# Stored data entries
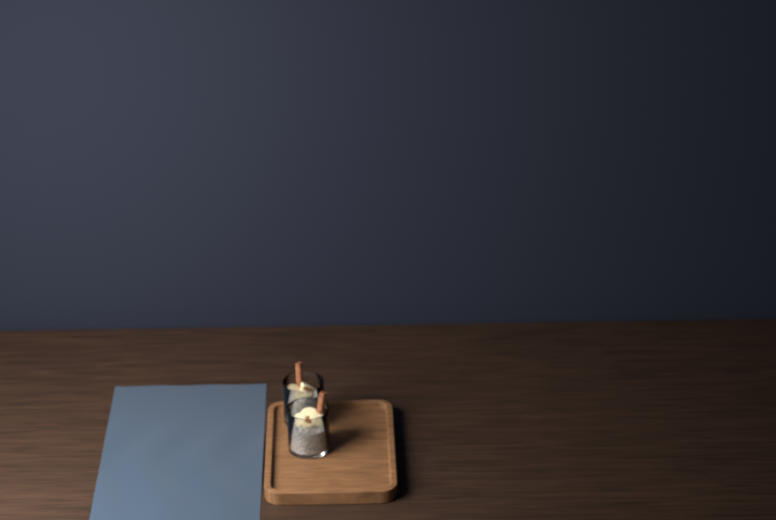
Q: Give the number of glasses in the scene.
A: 2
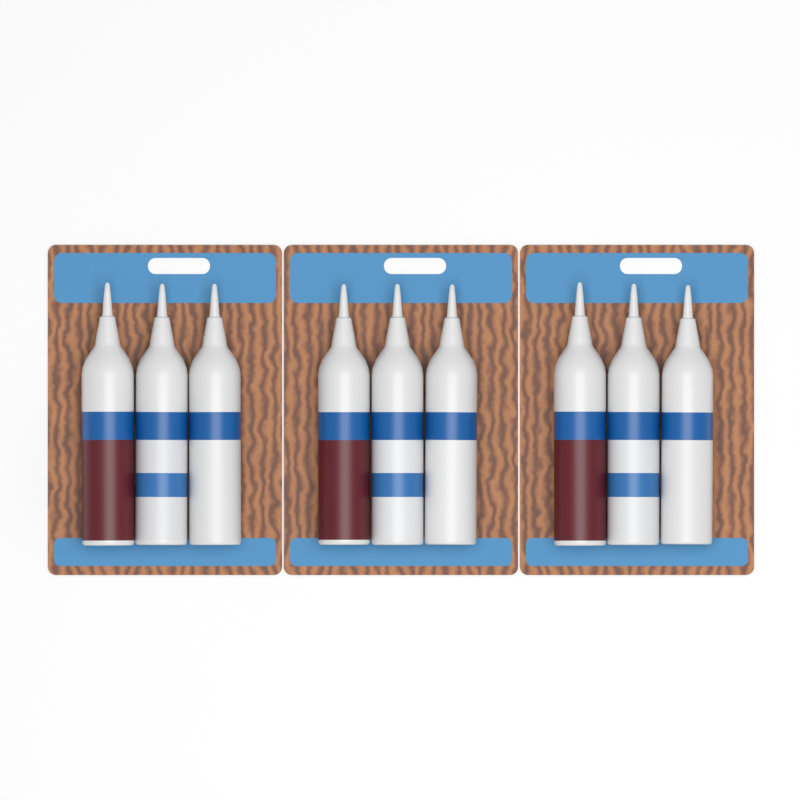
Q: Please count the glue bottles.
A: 9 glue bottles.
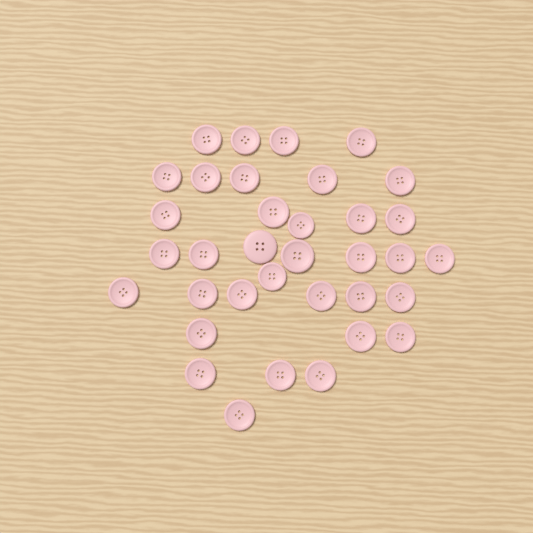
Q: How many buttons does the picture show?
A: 35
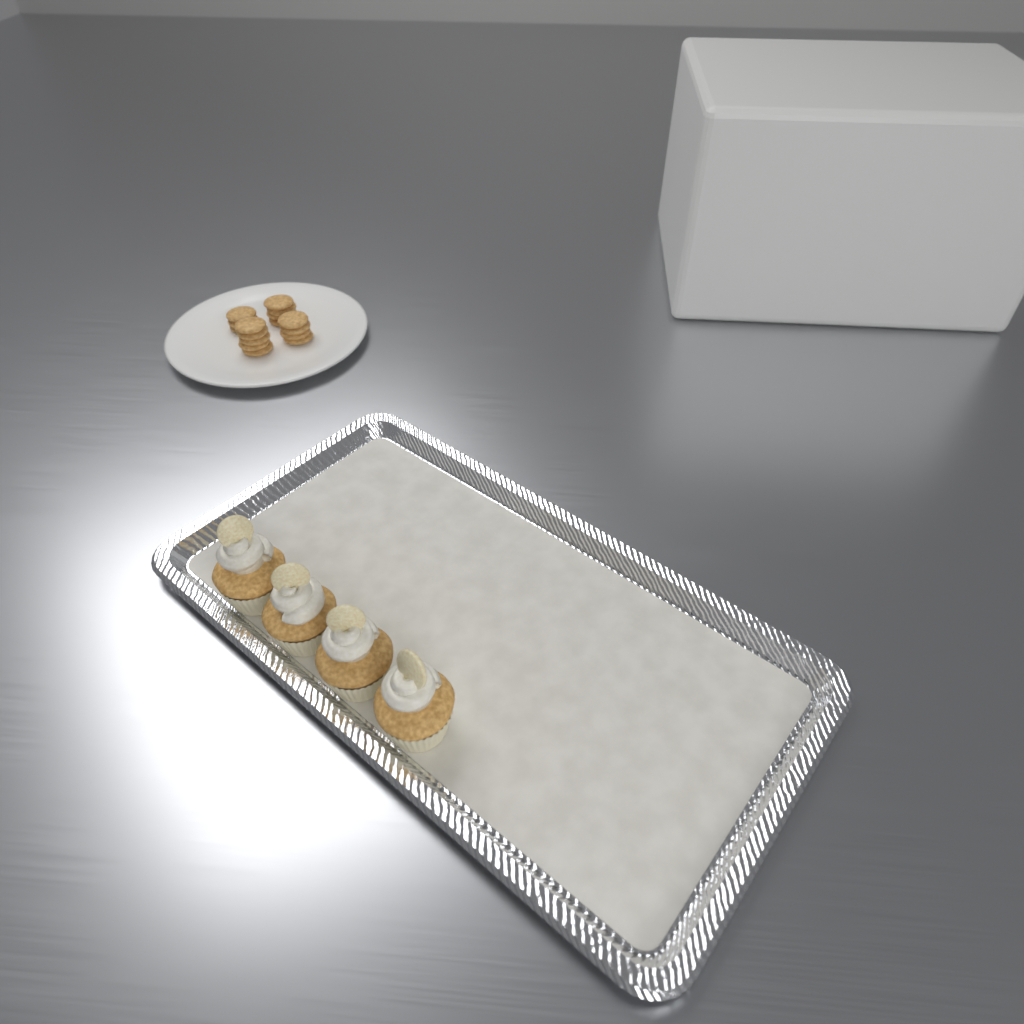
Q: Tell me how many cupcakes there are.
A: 4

# Problem details
Reproduce all of the data above word for word, omitting the pictures.

# Answer to this problem
Q: Give the number of glasses in the scene.
A: 2
Q: Please count the glue bottles.
A: 9 glue bottles.
Q: How many buttons does the picture show?
A: 35
Q: Tell me how many cupcakes there are.
A: 4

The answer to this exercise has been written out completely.